Increasing Ease of Use

Wireless carriers and manufacturers have huge financial stakes in expanding and facilitating the ways consumers make use of their mobile phones and multimedia applications. In 2009, Adobe Systems Inc. and several major handset makers agreed to make Adobe’s Flash multimedia available on ‘smart’ mobile phones, a move that is part of a broader initiative within the industry to improve the mobile Internet browsing experience (Fildes, 2009). Until quite recently, the awkward presentation of Internet content on mobile phones, slow wireless connections, and confusing rate plans discouraged users from accessing the Internet with their mobiles, yet this situation is now changing quickly (Sharma, 2008).

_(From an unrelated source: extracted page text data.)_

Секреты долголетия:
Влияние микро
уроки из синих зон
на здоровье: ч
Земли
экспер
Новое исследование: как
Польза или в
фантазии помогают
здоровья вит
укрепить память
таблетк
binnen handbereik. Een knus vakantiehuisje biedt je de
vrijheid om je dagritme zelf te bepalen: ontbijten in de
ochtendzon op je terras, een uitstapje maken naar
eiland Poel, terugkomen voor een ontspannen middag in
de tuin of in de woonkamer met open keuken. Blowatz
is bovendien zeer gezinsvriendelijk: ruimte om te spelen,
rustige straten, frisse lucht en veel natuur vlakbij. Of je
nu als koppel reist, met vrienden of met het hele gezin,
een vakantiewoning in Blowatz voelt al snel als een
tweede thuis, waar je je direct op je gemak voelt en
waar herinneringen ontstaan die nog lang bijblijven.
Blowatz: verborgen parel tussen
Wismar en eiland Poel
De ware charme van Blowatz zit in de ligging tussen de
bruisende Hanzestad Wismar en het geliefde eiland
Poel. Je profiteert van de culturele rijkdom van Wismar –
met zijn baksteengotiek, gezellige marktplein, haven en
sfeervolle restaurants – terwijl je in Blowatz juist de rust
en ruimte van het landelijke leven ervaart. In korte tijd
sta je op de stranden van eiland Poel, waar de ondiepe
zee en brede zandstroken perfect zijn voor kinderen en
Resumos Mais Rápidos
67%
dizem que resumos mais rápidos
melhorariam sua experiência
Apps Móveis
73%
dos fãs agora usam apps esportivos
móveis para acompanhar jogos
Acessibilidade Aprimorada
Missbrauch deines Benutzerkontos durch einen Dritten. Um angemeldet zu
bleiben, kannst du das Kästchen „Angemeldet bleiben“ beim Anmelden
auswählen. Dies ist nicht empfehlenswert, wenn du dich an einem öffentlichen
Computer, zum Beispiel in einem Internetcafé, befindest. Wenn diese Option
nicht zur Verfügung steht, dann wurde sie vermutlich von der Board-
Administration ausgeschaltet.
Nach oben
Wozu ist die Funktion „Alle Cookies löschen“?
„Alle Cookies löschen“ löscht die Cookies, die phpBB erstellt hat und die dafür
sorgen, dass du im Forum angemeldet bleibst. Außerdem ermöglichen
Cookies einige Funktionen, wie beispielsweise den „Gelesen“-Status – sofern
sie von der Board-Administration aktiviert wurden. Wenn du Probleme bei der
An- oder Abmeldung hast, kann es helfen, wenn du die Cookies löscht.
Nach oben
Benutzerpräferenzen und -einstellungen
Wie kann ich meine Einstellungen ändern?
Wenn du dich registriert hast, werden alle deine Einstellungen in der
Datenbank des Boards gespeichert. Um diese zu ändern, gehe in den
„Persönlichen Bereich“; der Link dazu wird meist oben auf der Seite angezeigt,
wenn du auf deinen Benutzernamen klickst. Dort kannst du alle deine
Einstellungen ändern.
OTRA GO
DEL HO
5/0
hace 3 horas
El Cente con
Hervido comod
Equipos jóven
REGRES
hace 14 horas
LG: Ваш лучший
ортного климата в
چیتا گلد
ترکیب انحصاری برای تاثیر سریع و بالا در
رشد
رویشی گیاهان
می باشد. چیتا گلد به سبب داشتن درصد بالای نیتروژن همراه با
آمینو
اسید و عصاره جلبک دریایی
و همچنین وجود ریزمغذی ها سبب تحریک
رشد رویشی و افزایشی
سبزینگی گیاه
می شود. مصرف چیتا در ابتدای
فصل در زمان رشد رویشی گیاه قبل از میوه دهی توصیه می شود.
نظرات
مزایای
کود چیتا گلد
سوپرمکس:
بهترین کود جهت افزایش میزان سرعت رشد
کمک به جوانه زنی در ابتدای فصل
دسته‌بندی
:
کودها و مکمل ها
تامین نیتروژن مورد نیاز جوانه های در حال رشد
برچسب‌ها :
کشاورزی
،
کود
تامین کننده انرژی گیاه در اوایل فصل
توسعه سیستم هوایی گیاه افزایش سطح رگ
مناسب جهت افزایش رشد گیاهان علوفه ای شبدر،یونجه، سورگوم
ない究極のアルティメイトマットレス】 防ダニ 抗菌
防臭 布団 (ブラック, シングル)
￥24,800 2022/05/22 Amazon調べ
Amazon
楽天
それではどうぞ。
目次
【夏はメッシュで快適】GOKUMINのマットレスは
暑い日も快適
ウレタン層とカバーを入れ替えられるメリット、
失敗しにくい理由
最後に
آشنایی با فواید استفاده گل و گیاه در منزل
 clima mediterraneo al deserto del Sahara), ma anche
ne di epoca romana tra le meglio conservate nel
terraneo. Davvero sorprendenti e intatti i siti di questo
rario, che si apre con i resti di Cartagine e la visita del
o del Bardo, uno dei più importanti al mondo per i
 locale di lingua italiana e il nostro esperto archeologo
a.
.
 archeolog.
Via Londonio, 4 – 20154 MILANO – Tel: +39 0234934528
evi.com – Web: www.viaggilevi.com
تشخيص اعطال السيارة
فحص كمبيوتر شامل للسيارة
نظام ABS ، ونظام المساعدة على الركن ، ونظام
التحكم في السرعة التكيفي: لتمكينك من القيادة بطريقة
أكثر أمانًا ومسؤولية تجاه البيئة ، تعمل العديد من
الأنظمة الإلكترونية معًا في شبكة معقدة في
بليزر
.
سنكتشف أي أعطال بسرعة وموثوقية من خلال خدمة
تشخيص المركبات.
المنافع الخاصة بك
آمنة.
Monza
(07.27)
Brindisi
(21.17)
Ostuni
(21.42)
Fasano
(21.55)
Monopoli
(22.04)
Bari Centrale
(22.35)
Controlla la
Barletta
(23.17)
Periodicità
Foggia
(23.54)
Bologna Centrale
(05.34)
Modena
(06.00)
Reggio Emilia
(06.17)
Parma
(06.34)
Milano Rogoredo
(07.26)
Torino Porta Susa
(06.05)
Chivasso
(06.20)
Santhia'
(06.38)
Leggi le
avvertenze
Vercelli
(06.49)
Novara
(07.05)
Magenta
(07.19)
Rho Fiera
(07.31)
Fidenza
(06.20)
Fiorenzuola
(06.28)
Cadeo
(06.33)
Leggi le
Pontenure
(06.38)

Finally, the process of accessing the Internet or conveying information has been streamlined by the popularization of Quick Response (QR) codes and Bluetooth wireless technology. QR codes are two-dimensional matrices that recent camera phones can quickly decode into as many as 4000 alphanumeric characters (Denso Wave, 2012), and Bluetooth is a short-range, wireless communications technology that allows devices such as mobile phones and computers to communicate and exchange data (Bluetooth SIG, 2011).

The advent of more powerful processors has further expanded the capabilities and potential of recent mobile phones. In early 2009, Toshiba released the TG01 smartphone with a 1GHz processor, a 3-stripe menu, and a 4-inch screen, making it a direct competitor with Apple’s much-publicized iPhone (Fray, 2009). Since then, newer smartphones feature unprecedented processing speeds from 1.1 to 1.9 GHz (Smartphone Benchmarks, 2012), as well as increasingly rapid download and upload speed (Richards, 2012). Dual-core processors for mobile phones have further improved usability as well as hardware and software capabilities (Lee, 2011). Clearly, the mobile phone is becoming more than just a phone, and its increasing functionality should entail renewed consideration of how it might be used in educational settings.